--- EXTRACTED INFORMATION ---

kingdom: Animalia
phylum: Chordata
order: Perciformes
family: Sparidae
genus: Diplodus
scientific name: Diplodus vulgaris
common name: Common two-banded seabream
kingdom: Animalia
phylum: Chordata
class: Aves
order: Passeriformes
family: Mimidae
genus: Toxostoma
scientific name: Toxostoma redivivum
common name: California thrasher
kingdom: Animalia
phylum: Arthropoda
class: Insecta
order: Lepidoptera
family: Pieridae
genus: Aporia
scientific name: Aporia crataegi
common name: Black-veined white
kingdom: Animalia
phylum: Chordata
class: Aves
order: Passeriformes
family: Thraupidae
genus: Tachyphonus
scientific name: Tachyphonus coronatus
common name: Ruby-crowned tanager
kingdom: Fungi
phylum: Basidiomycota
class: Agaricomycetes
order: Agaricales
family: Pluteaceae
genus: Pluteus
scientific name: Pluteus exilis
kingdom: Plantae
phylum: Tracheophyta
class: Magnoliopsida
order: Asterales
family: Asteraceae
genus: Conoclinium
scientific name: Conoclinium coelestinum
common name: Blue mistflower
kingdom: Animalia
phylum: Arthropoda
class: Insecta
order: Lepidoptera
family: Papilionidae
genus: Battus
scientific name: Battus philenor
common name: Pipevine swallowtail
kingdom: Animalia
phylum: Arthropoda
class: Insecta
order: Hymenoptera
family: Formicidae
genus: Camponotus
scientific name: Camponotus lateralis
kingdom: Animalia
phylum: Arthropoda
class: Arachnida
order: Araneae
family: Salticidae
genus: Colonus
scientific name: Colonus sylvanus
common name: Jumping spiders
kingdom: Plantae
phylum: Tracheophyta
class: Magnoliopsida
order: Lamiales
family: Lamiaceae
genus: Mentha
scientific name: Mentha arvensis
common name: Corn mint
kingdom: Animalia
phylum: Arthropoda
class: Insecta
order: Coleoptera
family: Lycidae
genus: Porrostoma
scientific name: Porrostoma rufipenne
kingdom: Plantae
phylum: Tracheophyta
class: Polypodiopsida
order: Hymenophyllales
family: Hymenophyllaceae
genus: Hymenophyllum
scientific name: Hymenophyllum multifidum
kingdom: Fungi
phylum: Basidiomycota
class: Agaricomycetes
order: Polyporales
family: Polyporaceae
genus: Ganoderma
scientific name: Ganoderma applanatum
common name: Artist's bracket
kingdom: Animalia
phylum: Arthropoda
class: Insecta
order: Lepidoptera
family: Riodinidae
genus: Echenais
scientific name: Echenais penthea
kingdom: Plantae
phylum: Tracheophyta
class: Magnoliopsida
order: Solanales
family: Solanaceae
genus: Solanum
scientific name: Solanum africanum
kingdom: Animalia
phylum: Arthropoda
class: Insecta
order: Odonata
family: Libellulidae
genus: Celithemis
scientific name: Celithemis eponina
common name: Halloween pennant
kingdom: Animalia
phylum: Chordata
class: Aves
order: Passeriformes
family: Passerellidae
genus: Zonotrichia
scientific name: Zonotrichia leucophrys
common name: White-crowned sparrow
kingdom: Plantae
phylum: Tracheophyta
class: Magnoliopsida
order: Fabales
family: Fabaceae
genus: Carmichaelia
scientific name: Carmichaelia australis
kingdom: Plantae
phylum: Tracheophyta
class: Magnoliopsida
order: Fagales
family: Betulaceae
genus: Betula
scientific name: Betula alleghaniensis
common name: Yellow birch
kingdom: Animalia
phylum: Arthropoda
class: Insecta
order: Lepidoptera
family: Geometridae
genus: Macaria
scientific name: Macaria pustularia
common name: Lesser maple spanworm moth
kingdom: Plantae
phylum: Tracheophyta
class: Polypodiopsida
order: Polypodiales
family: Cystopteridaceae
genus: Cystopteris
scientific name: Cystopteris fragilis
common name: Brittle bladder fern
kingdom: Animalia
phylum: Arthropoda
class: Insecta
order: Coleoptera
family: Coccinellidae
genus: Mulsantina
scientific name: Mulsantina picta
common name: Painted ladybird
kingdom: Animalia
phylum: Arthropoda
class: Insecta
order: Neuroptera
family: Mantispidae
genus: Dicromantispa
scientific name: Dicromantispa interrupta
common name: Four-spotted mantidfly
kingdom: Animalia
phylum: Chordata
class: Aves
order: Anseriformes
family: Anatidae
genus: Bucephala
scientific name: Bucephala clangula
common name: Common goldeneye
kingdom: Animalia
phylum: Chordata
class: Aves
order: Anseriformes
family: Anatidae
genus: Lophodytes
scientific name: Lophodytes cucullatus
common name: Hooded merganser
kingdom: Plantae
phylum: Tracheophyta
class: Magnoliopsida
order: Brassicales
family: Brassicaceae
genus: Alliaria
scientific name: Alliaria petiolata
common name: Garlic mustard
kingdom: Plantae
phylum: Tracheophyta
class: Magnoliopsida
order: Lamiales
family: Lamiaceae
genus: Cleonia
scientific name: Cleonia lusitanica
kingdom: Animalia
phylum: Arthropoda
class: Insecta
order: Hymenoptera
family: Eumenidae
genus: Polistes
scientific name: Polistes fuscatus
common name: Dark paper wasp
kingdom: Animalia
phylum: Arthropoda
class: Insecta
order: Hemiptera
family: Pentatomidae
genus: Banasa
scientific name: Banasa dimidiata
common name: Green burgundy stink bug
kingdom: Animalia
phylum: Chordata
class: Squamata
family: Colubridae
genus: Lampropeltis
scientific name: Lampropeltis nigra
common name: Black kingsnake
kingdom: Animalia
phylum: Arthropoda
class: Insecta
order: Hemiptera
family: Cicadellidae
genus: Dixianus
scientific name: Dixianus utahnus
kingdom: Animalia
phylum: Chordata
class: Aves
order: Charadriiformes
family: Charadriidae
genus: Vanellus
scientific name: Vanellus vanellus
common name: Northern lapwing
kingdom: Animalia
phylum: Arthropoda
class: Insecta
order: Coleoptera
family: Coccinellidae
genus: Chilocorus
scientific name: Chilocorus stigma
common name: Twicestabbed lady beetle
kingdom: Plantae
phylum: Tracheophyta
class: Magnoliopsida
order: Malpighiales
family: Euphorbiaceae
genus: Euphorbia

---

TASK TO CARRY OUT
Print every line of the entries above again, word for word, without adding, dropping, or changing anything.

RESULT OF THIS TASK
kingdom: Animalia
phylum: Chordata
order: Perciformes
family: Sparidae
genus: Diplodus
scientific name: Diplodus vulgaris
common name: Common two-banded seabream
kingdom: Animalia
phylum: Chordata
class: Aves
order: Passeriformes
family: Mimidae
genus: Toxostoma
scientific name: Toxostoma redivivum
common name: California thrasher
kingdom: Animalia
phylum: Arthropoda
class: Insecta
order: Lepidoptera
family: Pieridae
genus: Aporia
scientific name: Aporia crataegi
common name: Black-veined white
kingdom: Animalia
phylum: Chordata
class: Aves
order: Passeriformes
family: Thraupidae
genus: Tachyphonus
scientific name: Tachyphonus coronatus
common name: Ruby-crowned tanager
kingdom: Fungi
phylum: Basidiomycota
class: Agaricomycetes
order: Agaricales
family: Pluteaceae
genus: Pluteus
scientific name: Pluteus exilis
kingdom: Plantae
phylum: Tracheophyta
class: Magnoliopsida
order: Asterales
family: Asteraceae
genus: Conoclinium
scientific name: Conoclinium coelestinum
common name: Blue mistflower
kingdom: Animalia
phylum: Arthropoda
class: Insecta
order: Lepidoptera
family: Papilionidae
genus: Battus
scientific name: Battus philenor
common name: Pipevine swallowtail
kingdom: Animalia
phylum: Arthropoda
class: Insecta
order: Hymenoptera
family: Formicidae
genus: Camponotus
scientific name: Camponotus lateralis
kingdom: Animalia
phylum: Arthropoda
class: Arachnida
order: Araneae
family: Salticidae
genus: Colonus
scientific name: Colonus sylvanus
common name: Jumping spiders
kingdom: Plantae
phylum: Tracheophyta
class: Magnoliopsida
order: Lamiales
family: Lamiaceae
genus: Mentha
scientific name: Mentha arvensis
common name: Corn mint
kingdom: Animalia
phylum: Arthropoda
class: Insecta
order: Coleoptera
family: Lycidae
genus: Porrostoma
scientific name: Porrostoma rufipenne
kingdom: Plantae
phylum: Tracheophyta
class: Polypodiopsida
order: Hymenophyllales
family: Hymenophyllaceae
genus: Hymenophyllum
scientific name: Hymenophyllum multifidum
kingdom: Fungi
phylum: Basidiomycota
class: Agaricomycetes
order: Polyporales
family: Polyporaceae
genus: Ganoderma
scientific name: Ganoderma applanatum
common name: Artist's bracket
kingdom: Animalia
phylum: Arthropoda
class: Insecta
order: Lepidoptera
family: Riodinidae
genus: Echenais
scientific name: Echenais penthea
kingdom: Plantae
phylum: Tracheophyta
class: Magnoliopsida
order: Solanales
family: Solanaceae
genus: Solanum
scientific name: Solanum africanum
kingdom: Animalia
phylum: Arthropoda
class: Insecta
order: Odonata
family: Libellulidae
genus: Celithemis
scientific name: Celithemis eponina
common name: Halloween pennant
kingdom: Animalia
phylum: Chordata
class: Aves
order: Passeriformes
family: Passerellidae
genus: Zonotrichia
scientific name: Zonotrichia leucophrys
common name: White-crowned sparrow
kingdom: Plantae
phylum: Tracheophyta
class: Magnoliopsida
order: Fabales
family: Fabaceae
genus: Carmichaelia
scientific name: Carmichaelia australis
kingdom: Plantae
phylum: Tracheophyta
class: Magnoliopsida
order: Fagales
family: Betulaceae
genus: Betula
scientific name: Betula alleghaniensis
common name: Yellow birch
kingdom: Animalia
phylum: Arthropoda
class: Insecta
order: Lepidoptera
family: Geometridae
genus: Macaria
scientific name: Macaria pustularia
common name: Lesser maple spanworm moth
kingdom: Plantae
phylum: Tracheophyta
class: Polypodiopsida
order: Polypodiales
family: Cystopteridaceae
genus: Cystopteris
scientific name: Cystopteris fragilis
common name: Brittle bladder fern
kingdom: Animalia
phylum: Arthropoda
class: Insecta
order: Coleoptera
family: Coccinellidae
genus: Mulsantina
scientific name: Mulsantina picta
common name: Painted ladybird
kingdom: Animalia
phylum: Arthropoda
class: Insecta
order: Neuroptera
family: Mantispidae
genus: Dicromantispa
scientific name: Dicromantispa interrupta
common name: Four-spotted mantidfly
kingdom: Animalia
phylum: Chordata
class: Aves
order: Anseriformes
family: Anatidae
genus: Bucephala
scientific name: Bucephala clangula
common name: Common goldeneye
kingdom: Animalia
phylum: Chordata
class: Aves
order: Anseriformes
family: Anatidae
genus: Lophodytes
scientific name: Lophodytes cucullatus
common name: Hooded merganser
kingdom: Plantae
phylum: Tracheophyta
class: Magnoliopsida
order: Brassicales
family: Brassicaceae
genus: Alliaria
scientific name: Alliaria petiolata
common name: Garlic mustard
kingdom: Plantae
phylum: Tracheophyta
class: Magnoliopsida
order: Lamiales
family: Lamiaceae
genus: Cleonia
scientific name: Cleonia lusitanica
kingdom: Animalia
phylum: Arthropoda
class: Insecta
order: Hymenoptera
family: Eumenidae
genus: Polistes
scientific name: Polistes fuscatus
common name: Dark paper wasp
kingdom: Animalia
phylum: Arthropoda
class: Insecta
order: Hemiptera
family: Pentatomidae
genus: Banasa
scientific name: Banasa dimidiata
common name: Green burgundy stink bug
kingdom: Animalia
phylum: Chordata
class: Squamata
family: Colubridae
genus: Lampropeltis
scientific name: Lampropeltis nigra
common name: Black kingsnake
kingdom: Animalia
phylum: Arthropoda
class: Insecta
order: Hemiptera
family: Cicadellidae
genus: Dixianus
scientific name: Dixianus utahnus
kingdom: Animalia
phylum: Chordata
class: Aves
order: Charadriiformes
family: Charadriidae
genus: Vanellus
scientific name: Vanellus vanellus
common name: Northern lapwing
kingdom: Animalia
phylum: Arthropoda
class: Insecta
order: Coleoptera
family: Coccinellidae
genus: Chilocorus
scientific name: Chilocorus stigma
common name: Twicestabbed lady beetle
kingdom: Plantae
phylum: Tracheophyta
class: Magnoliopsida
order: Malpighiales
family: Euphorbiaceae
genus: Euphorbia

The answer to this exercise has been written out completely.